Yeah. There was that big New York Times story about Rahm Emanuel and him closing down schools while spending millions of dollars on helicopter police escorts to get kids whose schools had been shut down to their new schools sometimes miles away ...

And millions and millions of dollars more … This came out two days ago [in the International Business Times] about millions and millions of dollars that he’s diverted from what they call these TIF funds — these discretionary funds — they’ve been diverting toward some corporate tax credit fund while they’re closing schools down. And young people in Chicago, we have to remember, as I mentioned in the piece, years ago a lot of people were almost buffered from the violence because certain gangs controlled wide swaths of the neighborhood, right?

So all the violence was occurring between the gang members. But there was no way a rival was penetrating that deep into the neighborhood to be shooting your grandmother on her front steps. Now, prosecutors, with the mandatory minimums, have done a great job of kind of breaking these gangs down, but what’s left are cliques that control two blocks here, three blocks here. In Roseland, for example, you’ll go two blocks over and it’s one crew.
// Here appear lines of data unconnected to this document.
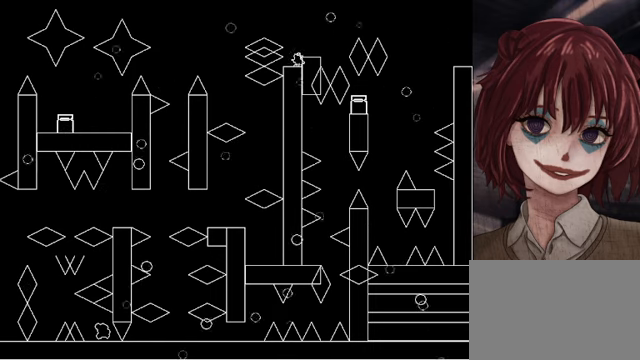
{"keys": ["left", "shift"], "events": [[440, "shift", "down"], [480, "left", "down"]]}
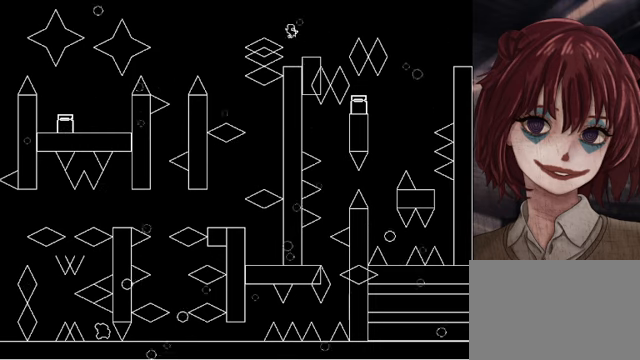
{"keys": ["left", "shift"], "events": []}
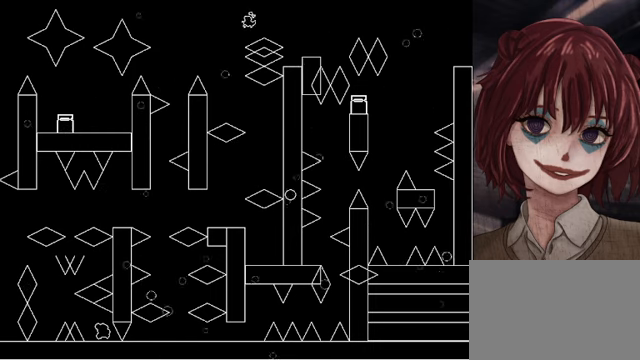
{"keys": [], "events": [[120, "shift", "up"], [200, "left", "up"], [360, "shift", "down"], [440, "shift", "up"]]}
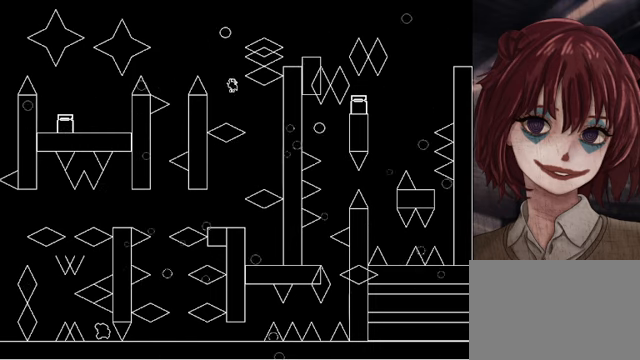
{"keys": ["left"], "events": [[120, "right", "down"], [360, "right", "up"], [440, "left", "down"]]}
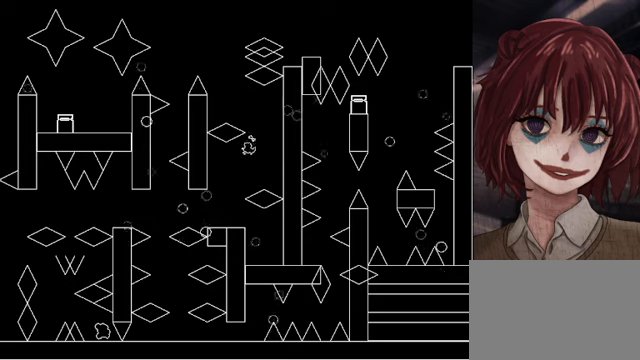
{"keys": [], "events": [[400, "left", "up"]]}
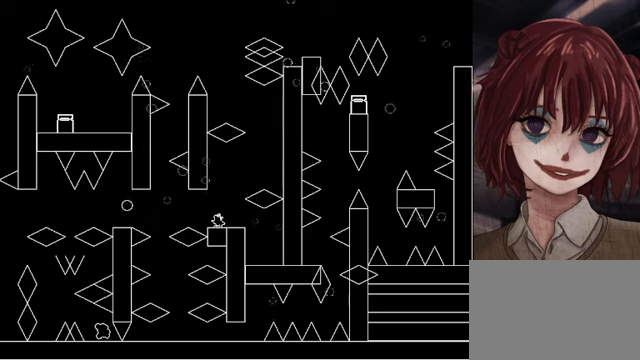
{"keys": ["left", "shift"], "events": [[120, "left", "down"], [160, "left", "up"], [480, "left", "down"], [480, "shift", "down"]]}
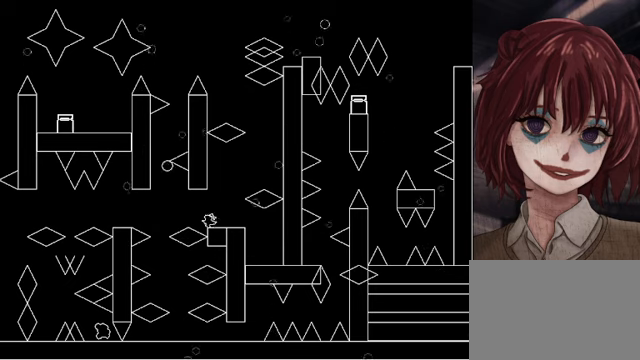
{"keys": ["left", "shift"], "events": [[40, "shift", "up"], [480, "shift", "down"]]}
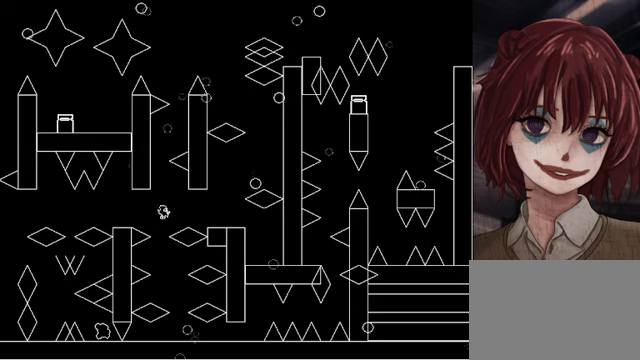
{"keys": ["left"], "events": [[80, "shift", "up"]]}
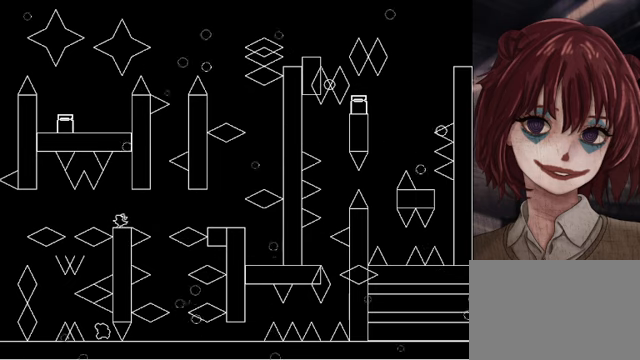
{"keys": ["left"], "events": [[80, "left", "up"], [400, "left", "down"], [400, "shift", "down"], [520, "shift", "up"]]}
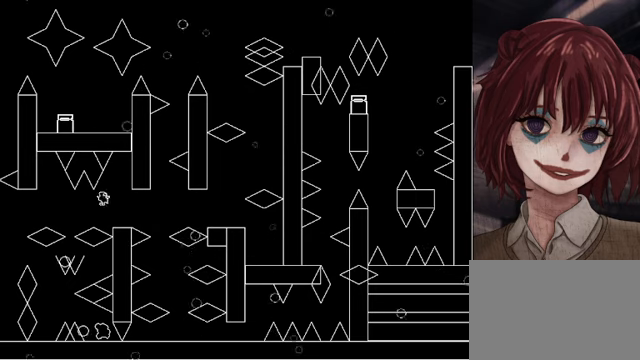
{"keys": ["left", "shift"], "events": [[400, "shift", "down"]]}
Three blocks over another way, it’s another crew. And they’re all led by these teenagers and very young men who just aren’t as “principled,” we’ll say — and I’m kind of editorializing here — aren’t as “principled” in the ways the gangs were in the past. That’s not to give any credit to the former gang members. There were a lot of more violent criminals who inflicted a lot of pain and bloodshed on the community. But the fact of the matter is you have a whole bunch of young guys now leading crews reaping terrible results.
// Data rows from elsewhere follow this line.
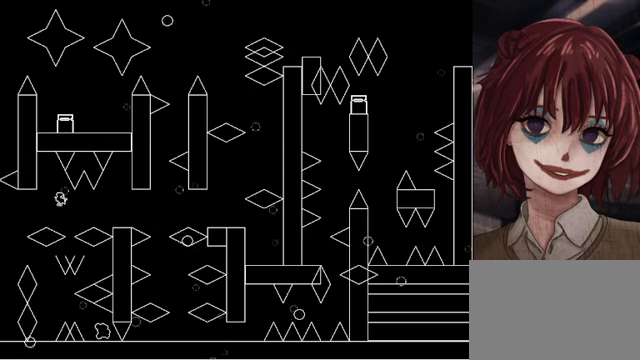
{"keys": ["left"], "events": [[120, "shift", "up"]]}
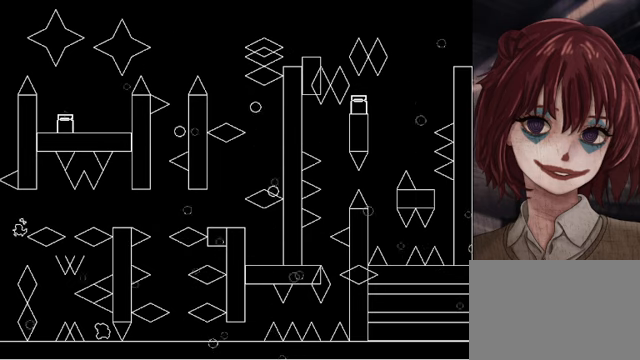
{"keys": ["shift"], "events": [[120, "left", "up"], [480, "shift", "down"]]}
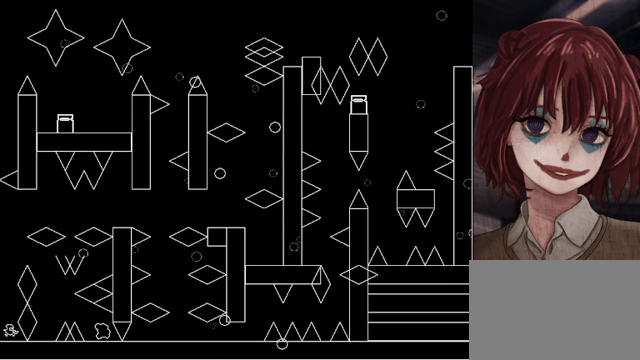
{"keys": ["right", "shift"], "events": [[280, "shift", "up"], [360, "shift", "down"], [520, "right", "down"]]}
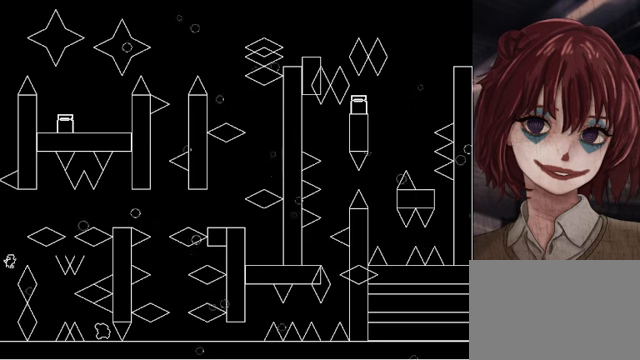
{"keys": [], "events": [[240, "shift", "up"], [400, "right", "up"]]}
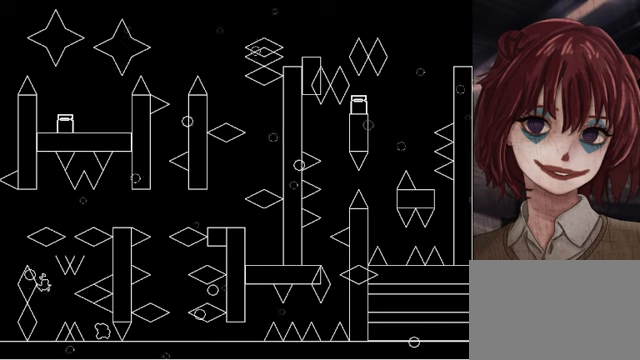
{"keys": ["right", "shift"], "events": [[360, "right", "down"], [400, "shift", "down"]]}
There is a lot of pain and a lot of hurt you tell in the story, stuff you don’t normally hear about in the media often …

Because people don’t want to hear it. (laughs)

Yeah, it’s kind of like Nas’ “Illmatic” where he talks about trying to bring people what the streets taste like, what it smells like, what it feels like. How, as a storyteller, do you try to make that happen and is that something you think is severely lacking in the general coverage about this?
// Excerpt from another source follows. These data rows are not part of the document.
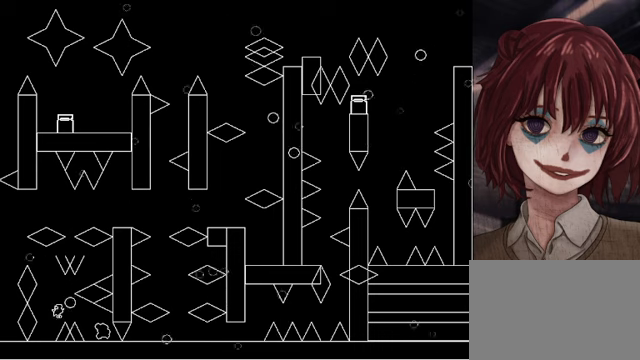
{"keys": [], "events": [[40, "shift", "up"], [440, "right", "up"]]}
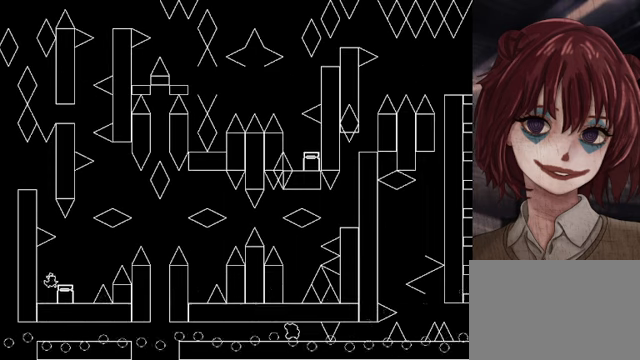
{"keys": [], "events": []}
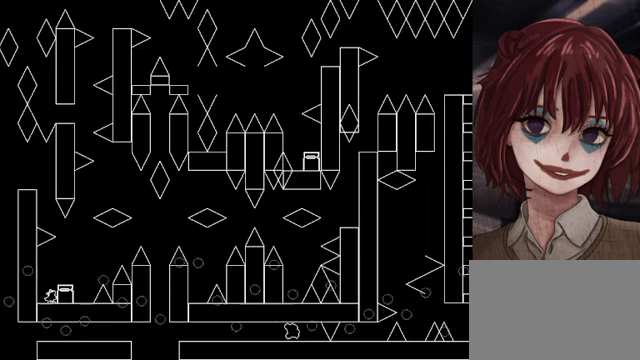
{"keys": ["right", "shift"], "events": [[80, "right", "down"], [480, "shift", "down"]]}
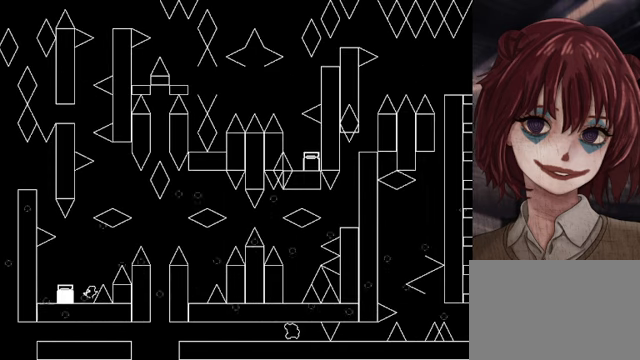
{"keys": ["right", "shift"], "events": [[400, "shift", "up"], [480, "shift", "down"]]}
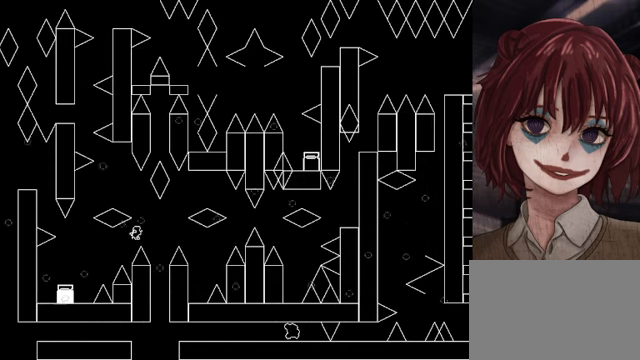
{"keys": ["right"], "events": [[480, "shift", "up"]]}
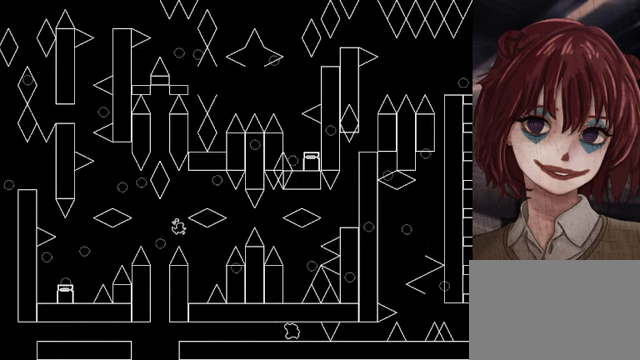
{"keys": ["right", "shift"], "events": [[240, "right", "up"], [400, "shift", "down"], [520, "right", "down"]]}
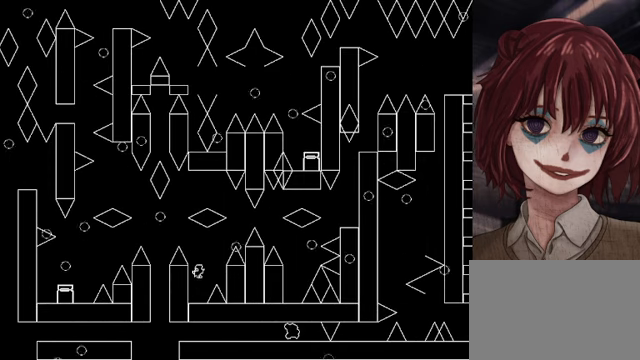
{"keys": ["right", "shift"], "events": [[240, "shift", "up"], [280, "right", "up"], [320, "right", "down"], [360, "shift", "down"]]}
I think it’s hard because what we’re really talking about when we’re talking about rich storytelling and getting real voices and letting people smell and taste what life is like, we’re talking about narrative journalism. Unfortunately, the way the media landscape has kind of shifted, newspapers are getting smaller. They’re not throwing around money, you know? These stories take some time because you have to develop sources. You have to go down into the communities and tell these stories. But I think that’s exactly what it takes. Not just from a resource standpoint, you have to go to the community and talk to people. Talk to the people who are impacted.

And for a number of reasons I don’t think many journalists feel comfortable going into these communities and opening themselves up enough to be open-minded about it because it’s so easy to fall into the garden-variety killing mind state. I’ve worked in a bunch of newsrooms in Philadelphia and New Orleans and New York and what happens is, when you’re sitting there listening to the police scanner, you’re not always surprised when somebody gets shot in a certain neighborhood. But we don’t take that next step to try to figure out, “Who was this person?”

Because, as I always say, people have to live with drug dealers and killers. People have to live ducking the bullets. It’s not like everyone’s out there on the firing line like the Civil War lined up and blasting. No. It’s not like that. So for me, the most important part, the critical part, of this kind of storytelling is really going down and coming with my hat in my hand to the doorstep, to the block, to the families and opening myself up and saying, “Can I tell your story?” Then, of course, we know you have to bolster it and hinge it on systemic issues. You have to hinge it on something broader. You know, the micro-macro. Come in small, narrow, and widen out. No pun intended, but a colleague of mine once told me that sometimes you want to use the rifle, sometimes you want to use the shotgun. The rifle is very narrow. A shotgun is wide. A buckshot is wide.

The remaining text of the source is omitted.